The VLSM method applied in this study represents an approach to lesion-symptom matching which uses voxel-based procedures inspired by those used in the analysis of functional neuroimaging data, avoiding some of the limitations of traditional lesion analysis methods. It is an improvement on previous lesion-symptom mapping techniques because it does not require patients to be grouped either by lesion site or behavioral cutoff, but instead exploits continuous behavioral and lesion information.

“The differences between lesion-symptom mapping (what brain areas are crucial for a behavior to be carried out) and activation in normal brains (what brain areas are merely along for the ride when a behavior is carried out) are just as important and informative as the similarities. Now we are in a position to conduct those comparisons,” said Bates.

In their study, the researchers applied VLSM to a group of 101 left-hemisphere damaged aphasic patients, using behavioral data from two well-studied tasks: language fluency and language comprehension. The VLSM maps for these variables confirm the anticipated contrast between anterior and posterior areas of the brain, while at the same time implicating interacting regions that also facilitate fluency and auditory comprehension and converge on new findings from modern brain imaging.
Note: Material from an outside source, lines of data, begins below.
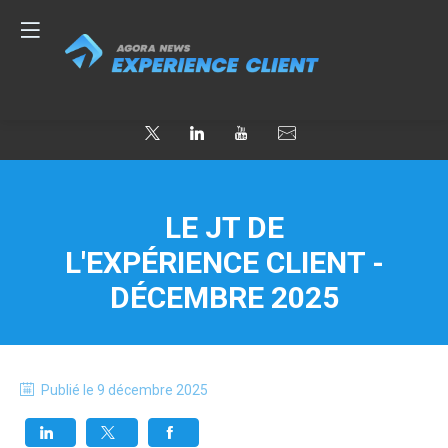
LE JT DE
L'EXPÉRIENCE CLIENT -
DÉCEMBRE 2025
Publié le
9 décembre 2025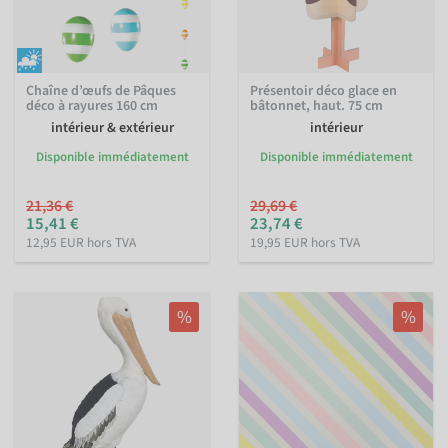
Chaîne d’œufs de Pâques
Présentoir déco glace en
déco à rayures 160 cm
bâtonnet, haut. 75 cm
intérieur & extérieur
intérieur
Disponible immédiatement
Disponible immédiatement
21,36 €
29,69 €
15,41 €
23,74 €
12,95 EUR hors TVA
19,95 EUR hors TVA
%
%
The VLSM technique is designed to match fMRI studies of the same behavioral functions in normal brains, which light up degrees of metabolic activity (by measuring blood flow) at different sites on a voxel-by-voxel basis. VLSM, which produces comparable pictures of the brain, shows the extent to which brain damage occupies each voxel. The researchers did a comparison of these patients that more accurately conveys how important each particular voxel is for the behaviour being measured.
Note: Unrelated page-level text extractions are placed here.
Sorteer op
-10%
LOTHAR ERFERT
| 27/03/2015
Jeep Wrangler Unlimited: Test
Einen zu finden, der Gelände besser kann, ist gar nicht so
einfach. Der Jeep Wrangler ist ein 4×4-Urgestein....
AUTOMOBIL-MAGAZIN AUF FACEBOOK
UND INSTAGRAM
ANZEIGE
“Put all those color-coded importance-level voxels together and you get lovely graded maps of degree-of-importance brain tissue for the behavior in question, maps that can be compared directly and quantitatively with the degree-of -activation maps that come out of functional brain imaging,” explained Bates.

It has taken Bates and her team 3-4 years to develop and refine the VLSM technique. She is in the process of sharing the VLSM software with other researchers and plans to make it available through the Internet, at no cost. Researchers involved in the study, which was funded by the National Institute on Deafness and Communication Disorders, include: Martin Sereno, Ayse Pinar Saygin, and Frederic Dick, UCSD Cognitive Science Department; Stephen Wilson, UCLA; Nina Dronkers, VA Northern California Health Care System and UC Davis; and Robert Knight, VA Northern California Health Care System and UC Berkeley.
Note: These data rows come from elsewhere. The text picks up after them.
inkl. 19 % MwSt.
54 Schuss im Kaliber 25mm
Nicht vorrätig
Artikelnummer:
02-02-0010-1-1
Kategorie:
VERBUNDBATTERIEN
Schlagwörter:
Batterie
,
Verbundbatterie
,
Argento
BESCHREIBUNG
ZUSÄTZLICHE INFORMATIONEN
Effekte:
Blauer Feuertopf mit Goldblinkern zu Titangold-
Future work, said Bates, will focus on quantitatively comparing VLSM maps with activation maps from functional imaging studies of normal subjects performing the same of similar tasks.

Bates, a professor in UCSD’s Department of Cognitive Science in the Division of Social Sciences, is the director of the Center for Research in Language. Much of her work is interdisciplinary, involving large teams of neurologists, pediatricians, linguists, psychologists, computer scientist, and cognitive scientists. She is the author of numerous publications on brain organization and language, including Rethinking Innateness (MIT Press, 1996), From First Words to Grammar (Cambridge University Press, 1988), and The Cross-Linguistic Study of Sentence Processing (Cambridge University Press, 1989).